Historical population
| Census | Pop. | Note | %± |
| 1910 | 120 |  | — |
| 1920 | 189 |  | 57.5% |
| 1930 | 191 |  | 1.1% |
| 1940 | 184 |  | −3.7% |
| 1950 | 140 |  | −23.9% |
| 1960 | 143 |  | 2.1% |
| 1970 | 84 |  | −41.3% |
| 1980 | 102 |  | 21.4% |
| 1990 | 63 |  | −38.2% |
| 2000 | 51 |  | −19.0% |
| 2010 | 50 |  | −2.0% |
| 2020 | 31 |  | −38.0% |
| 2022 (est.) | 30 |  | −3.2% |
U.S. Decennial Census 2020 Census

===2010 census===
As of the census of 2010, there were 50 people, 21 households, and 15 families residing in the city. The population density was 138.9 PD/sqmi. There were 36 housing units at an average density of 100.0 /sqmi. The racial makeup of the city was 100.0% White.

There were 21 households, of which 19.0% had children under the age of 18 living with them, 57.1% were married couples living together, 4.8% had a female householder with no husband present, 9.5% had a male householder with no wife present, and 28.6% were non-families. 28.6% of all households were made up of individuals, and 9.6% had someone living alone who was 65 years of age or older. The average household size was 2.38 and the average family size was 2.93.

The median age in the city was 54 years. 22% of residents were under the age of 18; 2% were between the ages of 18 and 24; 12% were from 25 to 44; 50% were from 45 to 64; and 14% were 65 years of age or older. The gender makeup of the city was 58.0% male and 42.0% female.

===2000 census===
As of the census of 2000, there were 51 people, 21 households, and 12 families residing in the city. The population density was 136.7 PD/sqmi. There were 41 housing units at an average density of 109.9 /sqmi.
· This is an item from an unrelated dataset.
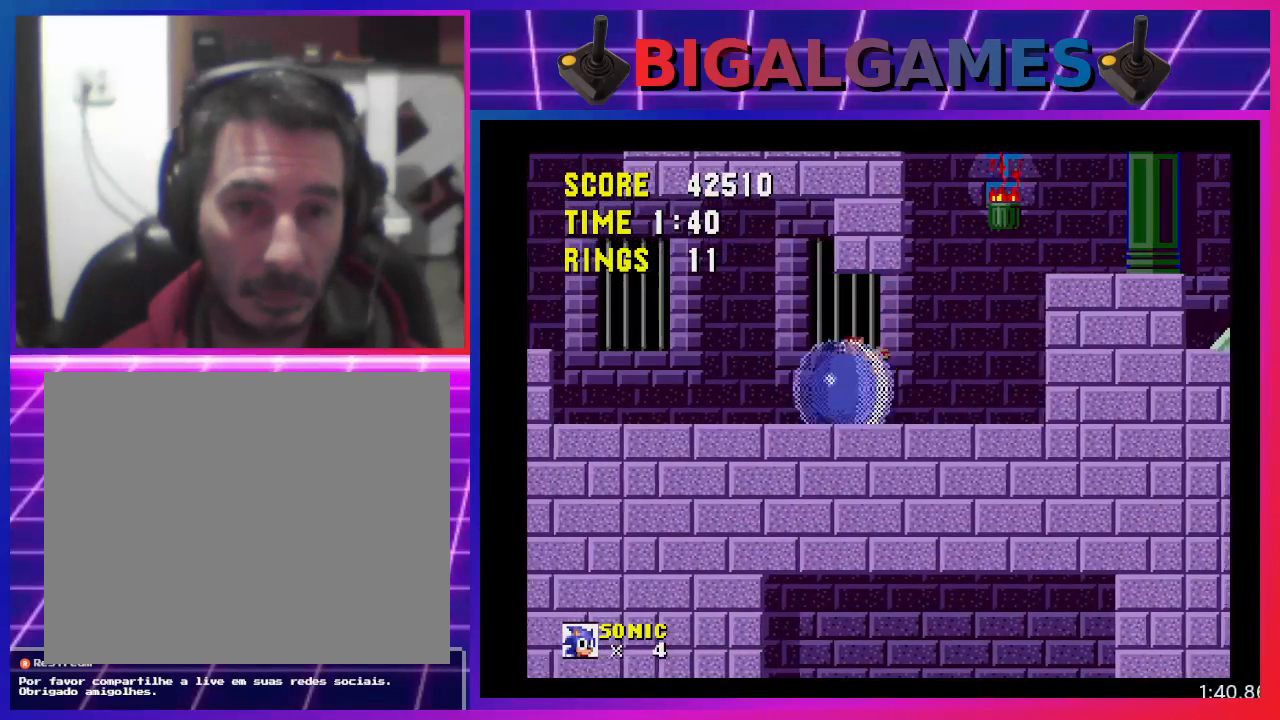
{"buttons": ["DPAD_LEFT"], "events": []}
The racial makeup of the city was 98.04% White, and 1.96% from two or more races.

There were 21 households, out of which 38.1% had children under the age of 18 living with them, 52.4% were married couples living together, and 38.1% were non-families. 38.1% of all households were made up of individuals, and 23.8% had someone living alone who was 65 years of age or older. The average household size was 2.43 and the average family size was 3.31.

In the city, the population was spread out, with 29.4% under the age of 18, 3.9% from 18 to 24, 23.5% from 25 to 44, 29.4% from 45 to 64, and 13.7% who were 65 years of age or older. The median age was 44 years. For every 100 females, there were 112.5 males. For every 100 females age 18 and over, there were 125.0 males.

The median income for a household in the city was $27,188, and the median income for a family was $34,375. Males had a median income of $28,750 versus $11,250 for females. The per capita income for the city was $13,330. There were no families and 5.4% of the population living below the poverty line, including no under eighteens and 22.2% of those over 64.